— 課題 1 —
神話ミュージカルの構想を語る次の文章を、一字も変えずに全文出力する。

かくして神話は生まれ変わった |  ZEPHYR

 ZEPHYR

ゼファー 
― the field for the study of astrology and original novels ―
 作家として
 占星術研究家として
 家族を持つ一人の男として
 心の泉から溢れ出るものを書き綴っています。

共生と融和をテーマにした、神話を題材にしたミュージカルを作る。

だいたいこんなもの。
というのは、「降りてきて」いました。

もうざっくりとした形では、すべて頭にあったのです。
構想の当初から、私の頭の中には、ワの国の中に三つのグループを作ろうと考えていました。
もともと島国に住むワの民(長い歴史の中で多くの渡来人も受け入れ共生・融合した民)。
クロガネ(鉄)の力で島国を征服しようとするオロチ国。

— 課題 2 —
このあとに続く、生き物の分類名を界から順に記した行を、すべてそのまま返してください。画像は答えに入れない。

— 使用データ —
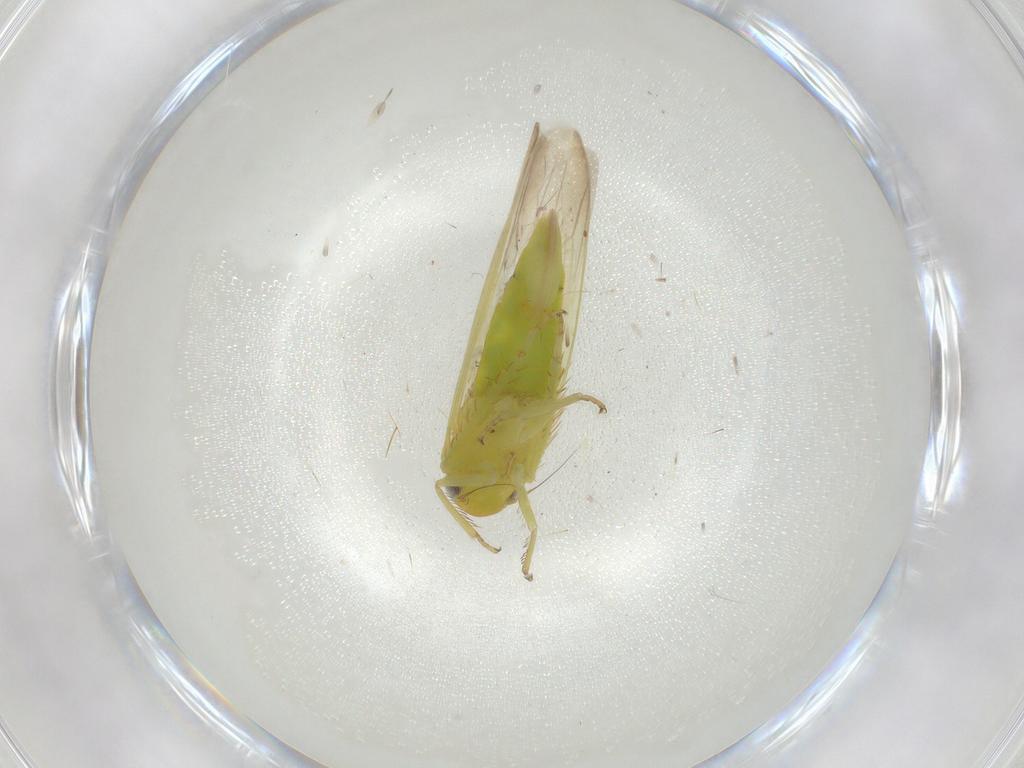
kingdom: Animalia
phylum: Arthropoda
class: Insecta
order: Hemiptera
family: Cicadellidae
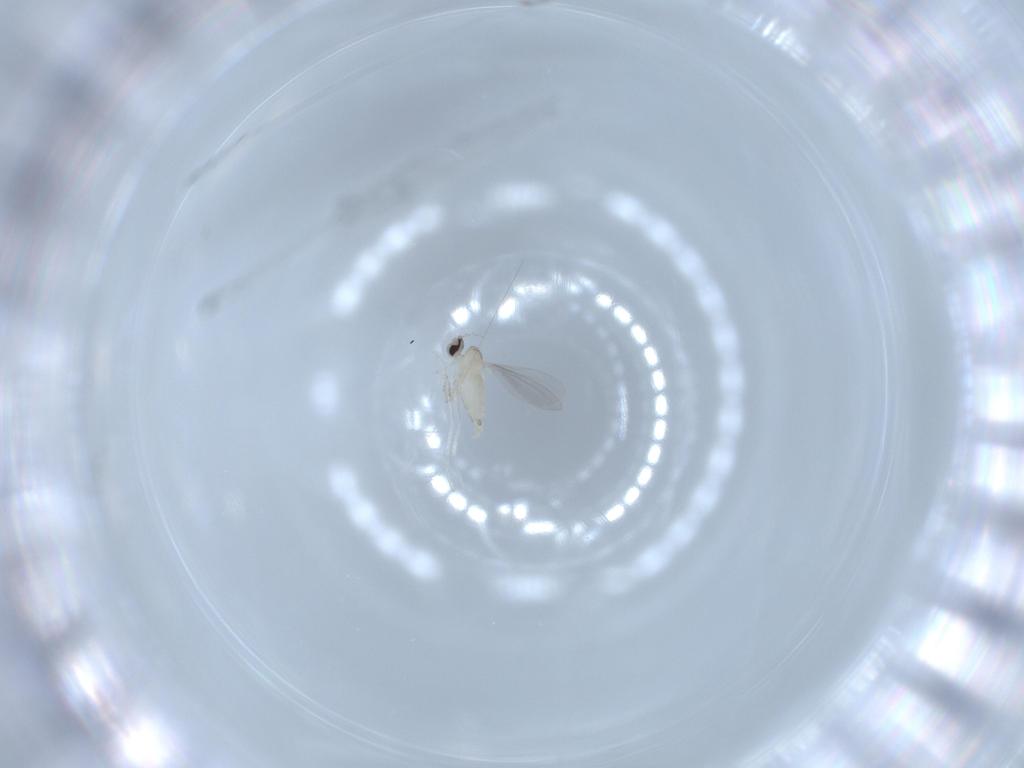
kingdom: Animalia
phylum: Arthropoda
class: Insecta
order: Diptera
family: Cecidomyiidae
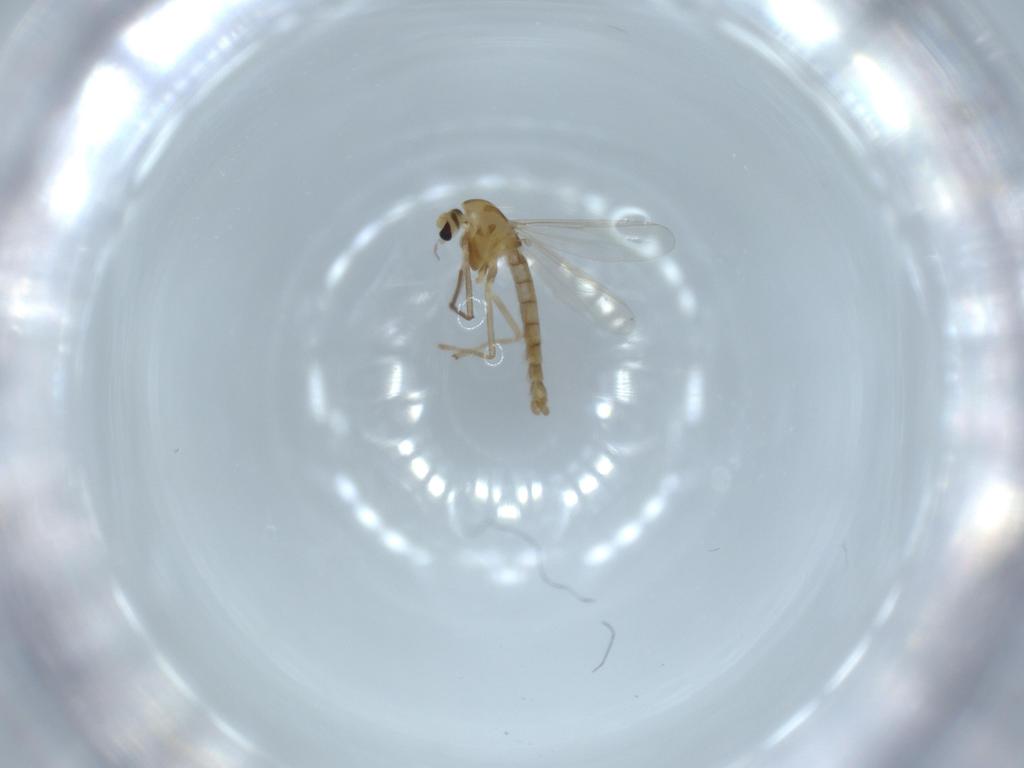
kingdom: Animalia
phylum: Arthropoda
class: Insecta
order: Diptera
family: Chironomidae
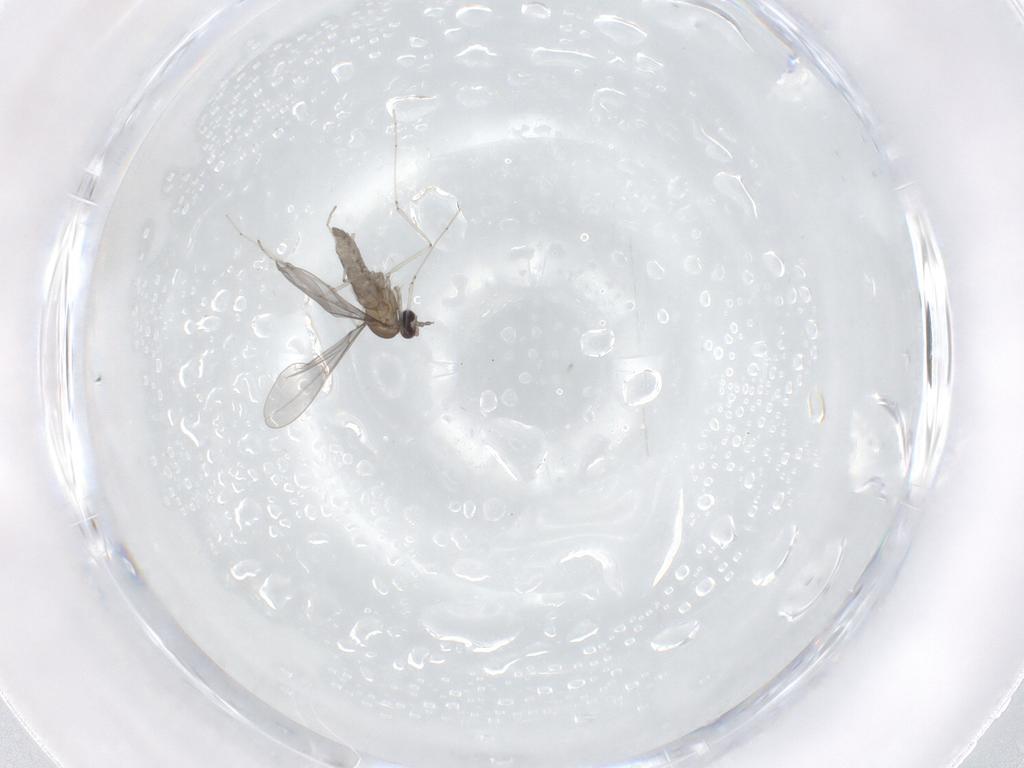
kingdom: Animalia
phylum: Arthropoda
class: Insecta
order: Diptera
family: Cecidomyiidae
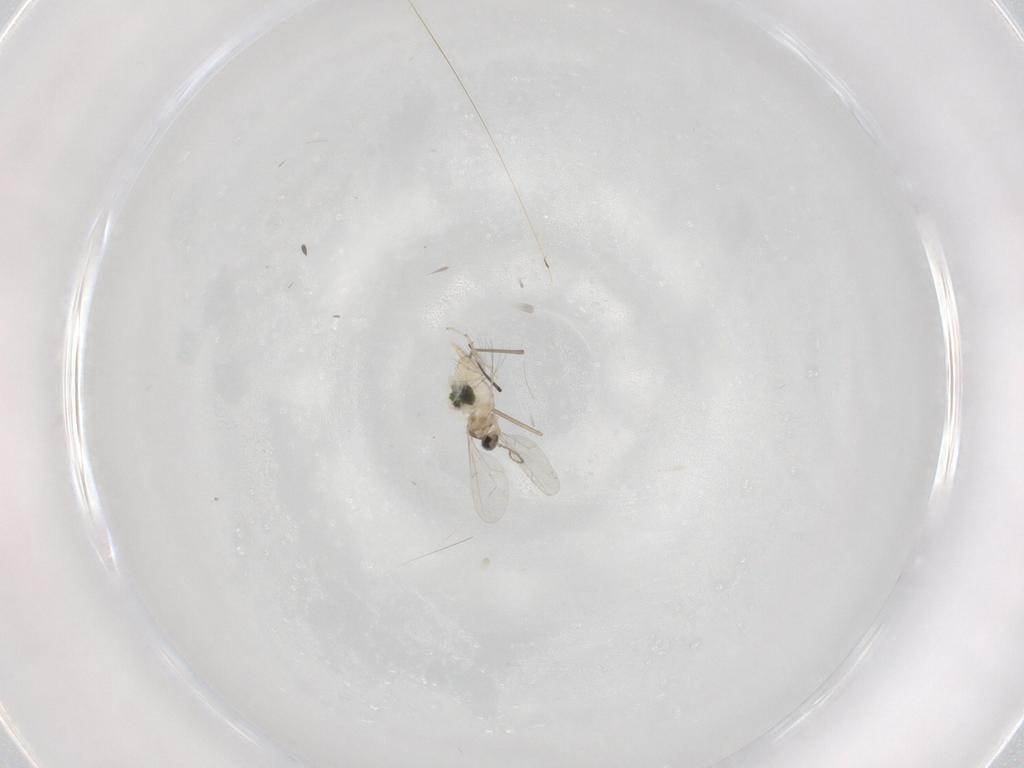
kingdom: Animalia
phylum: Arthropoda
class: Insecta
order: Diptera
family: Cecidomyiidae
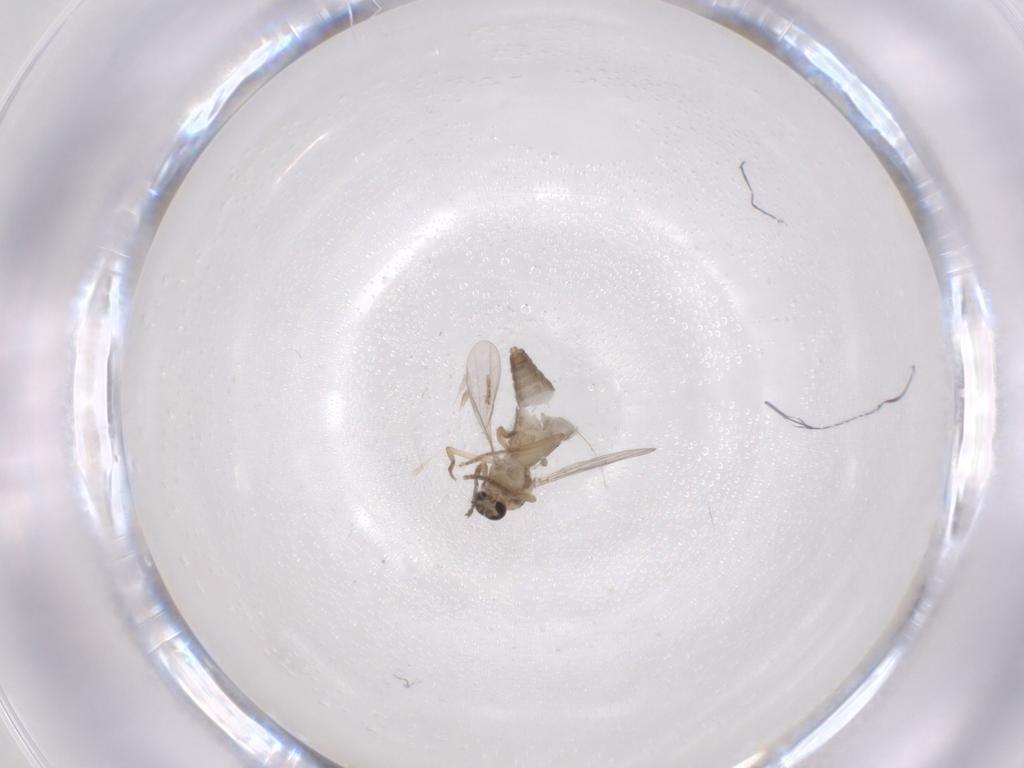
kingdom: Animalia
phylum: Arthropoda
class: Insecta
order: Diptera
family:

— 完成解答 1 —
かくして神話は生まれ変わった |  ZEPHYR

 ZEPHYR

ゼファー 
― the field for the study of astrology and original novels ―
 作家として
 占星術研究家として
 家族を持つ一人の男として
 心の泉から溢れ出るものを書き綴っています。

共生と融和をテーマにした、神話を題材にしたミュージカルを作る。

だいたいこんなもの。
というのは、「降りてきて」いました。

もうざっくりとした形では、すべて頭にあったのです。
構想の当初から、私の頭の中には、ワの国の中に三つのグループを作ろうと考えていました。
もともと島国に住むワの民(長い歴史の中で多くの渡来人も受け入れ共生・融合した民)。
クロガネ(鉄)の力で島国を征服しようとするオロチ国。

— 完成解答 2 —
kingdom: Animalia
phylum: Arthropoda
class: Insecta
order: Hemiptera
family: Cicadellidae
kingdom: Animalia
phylum: Arthropoda
class: Insecta
order: Diptera
family: Cecidomyiidae
kingdom: Animalia
phylum: Arthropoda
class: Insecta
order: Diptera
family: Chironomidae
kingdom: Animalia
phylum: Arthropoda
class: Insecta
order: Diptera
family: Cecidomyiidae
kingdom: Animalia
phylum: Arthropoda
class: Insecta
order: Diptera
family: Cecidomyiidae
kingdom: Animalia
phylum: Arthropoda
class: Insecta
order: Diptera
family:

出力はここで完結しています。